The Silent Twins Review

There has been a wide range of films about crime or criminals. Most are straightforward types of stories such as gangster films or films where the characters are just going down the wrong path. Or calculated criminals like bank robbers and or car thieves. The Silent Twins, based on a true story depicted in the book by Marjorie Wallace, is not any of these. It’s a story about two mentally disturbed girls, originally from Barbados, who go down a path of criminal behavior because of drugs and bad influence.

The story takes place in the late 70s and early 80s. There are two girls who live in a small town in Wales. June and Jennifer Gibbons (Letitia Wright and Tamara Lawrence) are sad about their surroundings and as a way to close off from the world, they choose to be silent. They come to be known as “the silent twins” That is to all except each other. As a way to enjoy each other’s company, they create fantasy worlds of dolls and puppets. Combined all of this causes them to have issues in school. Which in turn causes them to be expelled and end up learning on their own.

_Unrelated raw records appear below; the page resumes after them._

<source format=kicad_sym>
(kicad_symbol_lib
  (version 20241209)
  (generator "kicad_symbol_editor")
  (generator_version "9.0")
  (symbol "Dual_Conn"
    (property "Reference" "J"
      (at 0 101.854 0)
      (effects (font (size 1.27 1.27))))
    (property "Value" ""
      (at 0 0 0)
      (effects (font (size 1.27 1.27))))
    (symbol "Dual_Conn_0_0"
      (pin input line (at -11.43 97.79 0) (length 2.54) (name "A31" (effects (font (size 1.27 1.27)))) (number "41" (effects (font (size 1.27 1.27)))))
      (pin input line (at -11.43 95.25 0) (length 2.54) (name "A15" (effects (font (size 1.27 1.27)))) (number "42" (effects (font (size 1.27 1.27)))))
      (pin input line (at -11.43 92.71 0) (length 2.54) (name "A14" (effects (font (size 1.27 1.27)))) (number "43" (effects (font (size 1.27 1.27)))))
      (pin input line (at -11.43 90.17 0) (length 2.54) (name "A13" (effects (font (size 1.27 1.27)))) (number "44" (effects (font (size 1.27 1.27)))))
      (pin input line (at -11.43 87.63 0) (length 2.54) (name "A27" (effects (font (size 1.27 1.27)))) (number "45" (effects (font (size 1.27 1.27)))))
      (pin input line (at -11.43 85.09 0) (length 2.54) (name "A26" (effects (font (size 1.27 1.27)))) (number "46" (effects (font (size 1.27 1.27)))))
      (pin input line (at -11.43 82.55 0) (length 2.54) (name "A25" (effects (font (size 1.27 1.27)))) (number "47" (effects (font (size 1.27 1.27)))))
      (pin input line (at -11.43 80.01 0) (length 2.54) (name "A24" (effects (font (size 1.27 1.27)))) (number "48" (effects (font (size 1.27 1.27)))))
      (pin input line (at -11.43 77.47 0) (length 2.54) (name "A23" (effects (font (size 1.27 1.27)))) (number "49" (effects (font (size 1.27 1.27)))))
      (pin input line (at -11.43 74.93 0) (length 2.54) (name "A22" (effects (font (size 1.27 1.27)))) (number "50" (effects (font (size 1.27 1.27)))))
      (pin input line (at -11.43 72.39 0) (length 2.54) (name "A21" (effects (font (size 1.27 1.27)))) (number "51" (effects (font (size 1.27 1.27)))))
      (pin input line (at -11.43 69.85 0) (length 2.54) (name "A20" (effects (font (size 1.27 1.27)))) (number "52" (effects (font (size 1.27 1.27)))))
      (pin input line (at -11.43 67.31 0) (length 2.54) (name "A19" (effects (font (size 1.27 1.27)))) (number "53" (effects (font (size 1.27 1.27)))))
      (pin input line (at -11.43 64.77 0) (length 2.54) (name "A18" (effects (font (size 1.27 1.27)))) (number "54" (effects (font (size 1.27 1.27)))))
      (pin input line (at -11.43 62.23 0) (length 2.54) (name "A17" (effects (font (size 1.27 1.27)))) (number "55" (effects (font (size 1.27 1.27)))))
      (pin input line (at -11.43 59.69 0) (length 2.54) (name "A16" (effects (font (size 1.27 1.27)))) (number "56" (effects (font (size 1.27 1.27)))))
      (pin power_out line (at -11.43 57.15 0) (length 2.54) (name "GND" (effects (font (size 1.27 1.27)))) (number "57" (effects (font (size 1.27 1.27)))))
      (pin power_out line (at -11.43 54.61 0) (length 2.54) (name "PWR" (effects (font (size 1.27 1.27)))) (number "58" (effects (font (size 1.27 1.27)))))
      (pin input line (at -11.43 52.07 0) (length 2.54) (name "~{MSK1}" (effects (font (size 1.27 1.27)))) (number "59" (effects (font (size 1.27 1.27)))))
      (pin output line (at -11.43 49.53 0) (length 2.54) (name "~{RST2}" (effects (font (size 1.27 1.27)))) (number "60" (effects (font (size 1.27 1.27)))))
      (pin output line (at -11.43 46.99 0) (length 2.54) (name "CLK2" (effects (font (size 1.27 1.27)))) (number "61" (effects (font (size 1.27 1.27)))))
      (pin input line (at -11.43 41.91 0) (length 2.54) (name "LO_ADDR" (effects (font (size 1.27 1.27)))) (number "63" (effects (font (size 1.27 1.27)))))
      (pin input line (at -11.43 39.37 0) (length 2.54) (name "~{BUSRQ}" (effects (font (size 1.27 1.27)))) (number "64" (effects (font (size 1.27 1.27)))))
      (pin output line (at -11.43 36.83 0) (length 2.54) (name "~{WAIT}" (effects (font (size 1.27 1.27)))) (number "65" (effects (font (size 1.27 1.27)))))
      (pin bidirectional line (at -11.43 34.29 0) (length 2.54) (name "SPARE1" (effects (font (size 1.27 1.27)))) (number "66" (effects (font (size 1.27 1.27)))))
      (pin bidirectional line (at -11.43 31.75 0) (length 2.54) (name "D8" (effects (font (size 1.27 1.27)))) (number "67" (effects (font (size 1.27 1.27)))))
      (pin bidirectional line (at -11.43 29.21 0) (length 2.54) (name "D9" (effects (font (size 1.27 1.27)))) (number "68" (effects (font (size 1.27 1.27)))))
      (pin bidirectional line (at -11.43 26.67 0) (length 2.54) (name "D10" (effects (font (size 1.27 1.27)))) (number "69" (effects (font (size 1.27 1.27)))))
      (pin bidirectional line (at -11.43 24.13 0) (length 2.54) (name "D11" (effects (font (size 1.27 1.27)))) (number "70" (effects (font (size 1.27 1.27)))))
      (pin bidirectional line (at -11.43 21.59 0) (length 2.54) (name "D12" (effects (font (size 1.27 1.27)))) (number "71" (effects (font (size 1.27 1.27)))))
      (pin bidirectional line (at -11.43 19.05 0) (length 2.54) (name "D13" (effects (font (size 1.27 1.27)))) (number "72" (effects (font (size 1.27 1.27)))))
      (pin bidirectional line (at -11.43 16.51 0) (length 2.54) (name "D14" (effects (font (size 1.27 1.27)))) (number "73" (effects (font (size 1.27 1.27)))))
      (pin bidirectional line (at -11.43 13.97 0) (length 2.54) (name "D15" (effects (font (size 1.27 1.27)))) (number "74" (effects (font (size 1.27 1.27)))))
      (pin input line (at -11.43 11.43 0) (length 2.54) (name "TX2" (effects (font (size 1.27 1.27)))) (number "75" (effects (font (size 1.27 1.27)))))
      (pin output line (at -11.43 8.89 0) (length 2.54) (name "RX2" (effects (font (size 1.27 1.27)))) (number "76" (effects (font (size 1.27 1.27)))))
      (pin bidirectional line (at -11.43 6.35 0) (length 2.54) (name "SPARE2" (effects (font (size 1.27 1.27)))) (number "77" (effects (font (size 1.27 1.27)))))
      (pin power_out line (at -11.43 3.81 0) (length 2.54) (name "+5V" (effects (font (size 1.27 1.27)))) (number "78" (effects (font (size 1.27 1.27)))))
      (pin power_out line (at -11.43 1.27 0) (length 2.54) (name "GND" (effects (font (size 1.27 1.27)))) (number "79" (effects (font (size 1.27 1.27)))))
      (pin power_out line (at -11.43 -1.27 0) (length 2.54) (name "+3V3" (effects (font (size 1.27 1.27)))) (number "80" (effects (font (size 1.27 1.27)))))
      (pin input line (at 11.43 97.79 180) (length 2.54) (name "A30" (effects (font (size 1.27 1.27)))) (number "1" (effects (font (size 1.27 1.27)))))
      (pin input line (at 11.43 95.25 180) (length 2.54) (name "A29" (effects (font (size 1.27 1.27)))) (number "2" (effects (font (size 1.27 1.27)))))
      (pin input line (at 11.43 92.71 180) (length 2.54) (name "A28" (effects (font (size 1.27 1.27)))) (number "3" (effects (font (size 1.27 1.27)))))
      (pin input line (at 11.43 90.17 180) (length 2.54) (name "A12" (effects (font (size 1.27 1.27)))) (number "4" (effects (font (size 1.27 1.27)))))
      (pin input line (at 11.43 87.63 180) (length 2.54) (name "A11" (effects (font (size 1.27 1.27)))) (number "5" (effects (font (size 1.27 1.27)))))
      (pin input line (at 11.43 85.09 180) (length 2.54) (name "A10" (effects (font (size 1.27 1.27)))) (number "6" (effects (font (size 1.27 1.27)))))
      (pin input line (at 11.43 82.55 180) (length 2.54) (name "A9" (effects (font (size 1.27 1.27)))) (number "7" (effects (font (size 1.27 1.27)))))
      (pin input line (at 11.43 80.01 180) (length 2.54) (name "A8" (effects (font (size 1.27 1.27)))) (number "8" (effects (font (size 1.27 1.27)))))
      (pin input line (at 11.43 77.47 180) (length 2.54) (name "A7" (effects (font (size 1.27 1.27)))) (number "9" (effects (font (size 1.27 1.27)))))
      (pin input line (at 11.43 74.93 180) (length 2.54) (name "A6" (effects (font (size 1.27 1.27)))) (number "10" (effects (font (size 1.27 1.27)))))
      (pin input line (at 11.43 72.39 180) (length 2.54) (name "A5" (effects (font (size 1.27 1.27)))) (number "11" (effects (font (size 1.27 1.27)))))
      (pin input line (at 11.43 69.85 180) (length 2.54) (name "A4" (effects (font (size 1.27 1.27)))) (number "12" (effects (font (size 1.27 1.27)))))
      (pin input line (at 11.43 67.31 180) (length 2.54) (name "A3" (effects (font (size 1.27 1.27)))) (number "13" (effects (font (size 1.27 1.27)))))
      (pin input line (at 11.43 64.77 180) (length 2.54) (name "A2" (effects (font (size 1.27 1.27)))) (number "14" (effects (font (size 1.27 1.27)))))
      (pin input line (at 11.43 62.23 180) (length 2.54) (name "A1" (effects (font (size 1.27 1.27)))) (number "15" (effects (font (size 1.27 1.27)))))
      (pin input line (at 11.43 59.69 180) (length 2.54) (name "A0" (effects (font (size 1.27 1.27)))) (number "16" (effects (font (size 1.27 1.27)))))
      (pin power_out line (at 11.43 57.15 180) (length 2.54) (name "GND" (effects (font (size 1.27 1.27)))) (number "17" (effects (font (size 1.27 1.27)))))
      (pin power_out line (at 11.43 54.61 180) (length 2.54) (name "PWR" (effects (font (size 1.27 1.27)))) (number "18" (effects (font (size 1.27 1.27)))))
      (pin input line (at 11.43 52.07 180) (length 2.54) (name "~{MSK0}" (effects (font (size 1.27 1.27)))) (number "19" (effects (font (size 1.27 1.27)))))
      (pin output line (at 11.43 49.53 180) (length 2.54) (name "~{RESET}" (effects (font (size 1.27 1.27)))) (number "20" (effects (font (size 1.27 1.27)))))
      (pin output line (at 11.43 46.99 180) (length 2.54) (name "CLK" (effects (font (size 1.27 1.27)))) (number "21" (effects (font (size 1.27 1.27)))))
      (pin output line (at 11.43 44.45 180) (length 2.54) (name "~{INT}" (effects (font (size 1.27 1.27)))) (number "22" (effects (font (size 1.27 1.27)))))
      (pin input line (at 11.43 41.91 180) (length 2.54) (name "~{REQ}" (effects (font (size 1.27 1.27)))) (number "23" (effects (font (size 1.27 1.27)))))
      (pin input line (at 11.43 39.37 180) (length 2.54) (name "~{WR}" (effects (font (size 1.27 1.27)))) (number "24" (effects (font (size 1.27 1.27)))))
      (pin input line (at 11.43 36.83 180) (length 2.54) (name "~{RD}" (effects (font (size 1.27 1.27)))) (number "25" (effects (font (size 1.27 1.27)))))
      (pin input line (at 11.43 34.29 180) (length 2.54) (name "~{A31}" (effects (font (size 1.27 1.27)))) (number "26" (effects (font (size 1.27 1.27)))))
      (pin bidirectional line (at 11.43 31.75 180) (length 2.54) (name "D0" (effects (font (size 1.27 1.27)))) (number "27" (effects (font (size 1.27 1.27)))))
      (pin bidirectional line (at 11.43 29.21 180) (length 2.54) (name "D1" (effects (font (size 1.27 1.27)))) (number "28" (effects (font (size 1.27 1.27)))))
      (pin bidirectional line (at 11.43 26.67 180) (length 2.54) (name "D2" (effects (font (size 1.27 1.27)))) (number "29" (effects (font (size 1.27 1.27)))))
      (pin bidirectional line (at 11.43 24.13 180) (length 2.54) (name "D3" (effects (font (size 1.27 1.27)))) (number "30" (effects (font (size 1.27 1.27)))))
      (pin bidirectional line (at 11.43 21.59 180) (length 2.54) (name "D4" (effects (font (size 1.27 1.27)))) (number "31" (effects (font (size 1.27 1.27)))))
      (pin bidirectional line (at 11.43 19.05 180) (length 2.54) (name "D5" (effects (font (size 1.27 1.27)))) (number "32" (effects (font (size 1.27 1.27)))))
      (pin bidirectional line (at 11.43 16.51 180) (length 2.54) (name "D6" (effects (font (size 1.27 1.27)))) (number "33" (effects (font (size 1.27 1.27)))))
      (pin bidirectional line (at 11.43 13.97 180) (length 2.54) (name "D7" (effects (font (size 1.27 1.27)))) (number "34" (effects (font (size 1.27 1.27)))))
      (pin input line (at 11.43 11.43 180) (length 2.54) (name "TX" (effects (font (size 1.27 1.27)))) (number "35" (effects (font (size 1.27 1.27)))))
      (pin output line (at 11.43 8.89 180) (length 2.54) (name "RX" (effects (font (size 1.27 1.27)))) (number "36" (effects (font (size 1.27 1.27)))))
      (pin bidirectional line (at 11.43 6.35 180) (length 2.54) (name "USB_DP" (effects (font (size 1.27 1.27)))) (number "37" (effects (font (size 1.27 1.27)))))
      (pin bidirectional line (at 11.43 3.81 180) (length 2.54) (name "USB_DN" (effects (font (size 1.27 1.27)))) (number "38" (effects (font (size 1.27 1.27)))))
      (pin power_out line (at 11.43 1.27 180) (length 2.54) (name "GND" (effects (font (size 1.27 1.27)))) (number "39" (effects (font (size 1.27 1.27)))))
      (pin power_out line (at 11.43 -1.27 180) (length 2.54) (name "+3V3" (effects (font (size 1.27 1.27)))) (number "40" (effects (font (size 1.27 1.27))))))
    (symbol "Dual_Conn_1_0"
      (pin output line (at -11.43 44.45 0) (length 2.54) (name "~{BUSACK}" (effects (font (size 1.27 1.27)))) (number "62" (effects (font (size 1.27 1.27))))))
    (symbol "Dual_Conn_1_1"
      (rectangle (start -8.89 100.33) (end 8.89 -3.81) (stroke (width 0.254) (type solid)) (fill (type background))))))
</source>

Their isolation helps to make them curious about the world. They become writers and they start to show interest in boys and external ways of enjoyment such as drugs and alcohol. All of this leads to a life of crime in the form of stealing, breaking  & entering, and vandalism. The authorities have no other recourse but to lock them up in a famous psychiatric hospital known as Broadmoor. Their mental state causes them to decide to separate. This is their only recourse for survival. Twins eventually need separation to learn to survive on their own away from their sibling.

Twins have a connection to one another having been born together in the womb. They tend to have similar interests and enjoy each other’s company. I myself am one so I can speak on this topic better than most. My maternal instincts toward my brother were very close. We did everything together and we loved the same things. We lived together for years before we finally separated to go our ways. These two girls were tied to one another until they had no choice but to leave each other. It wasn’t easy for me and my brother and it isn’t easy for these girls in the film either.

The filmmaker Agnieszka Somcznska makes a few decisions on how she decided to tell this story. It’s not a straightforward biopic. She breaks away from the main story to use the puppets and stop-motion animation as a tool to help the viewer figure out what is going on in these girls’ heads. Like a lot of young girls in their teens or early twenties, they are thinking about boys and going away to some fantasy land where they can be princesses instead of miserable in the cold and damp of Wales. As well as the isolation they feel. This is a good use of this filmmaking style. It also breaks up the monotony of the rest of the story.

The marketing campaign by Focus Features would lead you to believe this is somewhat of a horror story, but it’s not. The Silent Twins is more about the psychological connectivity of these two girls. They were so in tune with one another that they did things they shouldn’t have. Their maternal instincts toward one another were so ingrained that until they were separated one couldn’t survive without the other. The script by Andrea Siegal from Wallace’s book examined the trauma of these two girls and how the minds of identical twins like them operate. It’s a fascinating subject matter. I can say from my experience it wasn’t easy being on my own without my brother, but we learned to eventually go our own ways and make lives for ourselves away from the comfort of what we knew and loved. This film is an interesting examination of these kinds of people.